**Assignment**
Filter this material down to the lines that hold "size", copying each one.

**Extracted material**
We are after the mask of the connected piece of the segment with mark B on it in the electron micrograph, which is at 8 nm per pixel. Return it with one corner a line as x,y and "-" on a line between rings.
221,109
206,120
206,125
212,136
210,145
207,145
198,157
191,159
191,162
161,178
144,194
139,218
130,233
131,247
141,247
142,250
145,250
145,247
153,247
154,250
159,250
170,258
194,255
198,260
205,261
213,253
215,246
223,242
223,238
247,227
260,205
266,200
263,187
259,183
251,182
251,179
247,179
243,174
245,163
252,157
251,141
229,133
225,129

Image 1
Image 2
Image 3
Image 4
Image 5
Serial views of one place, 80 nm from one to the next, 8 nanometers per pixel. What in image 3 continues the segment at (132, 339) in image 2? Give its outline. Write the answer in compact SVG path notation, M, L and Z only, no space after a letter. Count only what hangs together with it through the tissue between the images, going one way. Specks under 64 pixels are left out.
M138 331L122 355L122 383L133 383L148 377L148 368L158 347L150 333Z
--
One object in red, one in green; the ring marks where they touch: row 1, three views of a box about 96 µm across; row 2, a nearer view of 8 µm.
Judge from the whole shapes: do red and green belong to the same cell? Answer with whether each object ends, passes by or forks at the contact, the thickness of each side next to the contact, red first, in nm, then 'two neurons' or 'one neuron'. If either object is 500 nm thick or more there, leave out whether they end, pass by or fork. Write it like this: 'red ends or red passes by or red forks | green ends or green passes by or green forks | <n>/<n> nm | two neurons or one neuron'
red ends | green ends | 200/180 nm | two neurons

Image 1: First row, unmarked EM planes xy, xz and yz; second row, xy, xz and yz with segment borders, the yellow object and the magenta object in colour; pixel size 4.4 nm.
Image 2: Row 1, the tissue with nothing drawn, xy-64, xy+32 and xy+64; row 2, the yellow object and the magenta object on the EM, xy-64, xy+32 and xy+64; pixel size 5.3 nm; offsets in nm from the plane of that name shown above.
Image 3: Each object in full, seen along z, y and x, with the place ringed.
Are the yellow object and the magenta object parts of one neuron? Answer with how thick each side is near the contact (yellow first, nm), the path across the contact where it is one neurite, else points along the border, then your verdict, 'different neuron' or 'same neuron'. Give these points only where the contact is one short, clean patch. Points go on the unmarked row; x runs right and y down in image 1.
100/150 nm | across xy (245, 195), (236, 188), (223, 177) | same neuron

**Solution to this problem**
Image 1: First row, unmarked EM planes xy, xz and yz; second row, xy, xz and yz with segment borders, the yellow object and the magenta object in colour; pixel size 4.4 nm.
Image 2: Row 1, the tissue with nothing drawn, xy-64, xy+32 and xy+64; row 2, the yellow object and the magenta object on the EM, xy-64, xy+32 and xy+64; pixel size 5.3 nm; offsets in nm from the plane of that name shown above.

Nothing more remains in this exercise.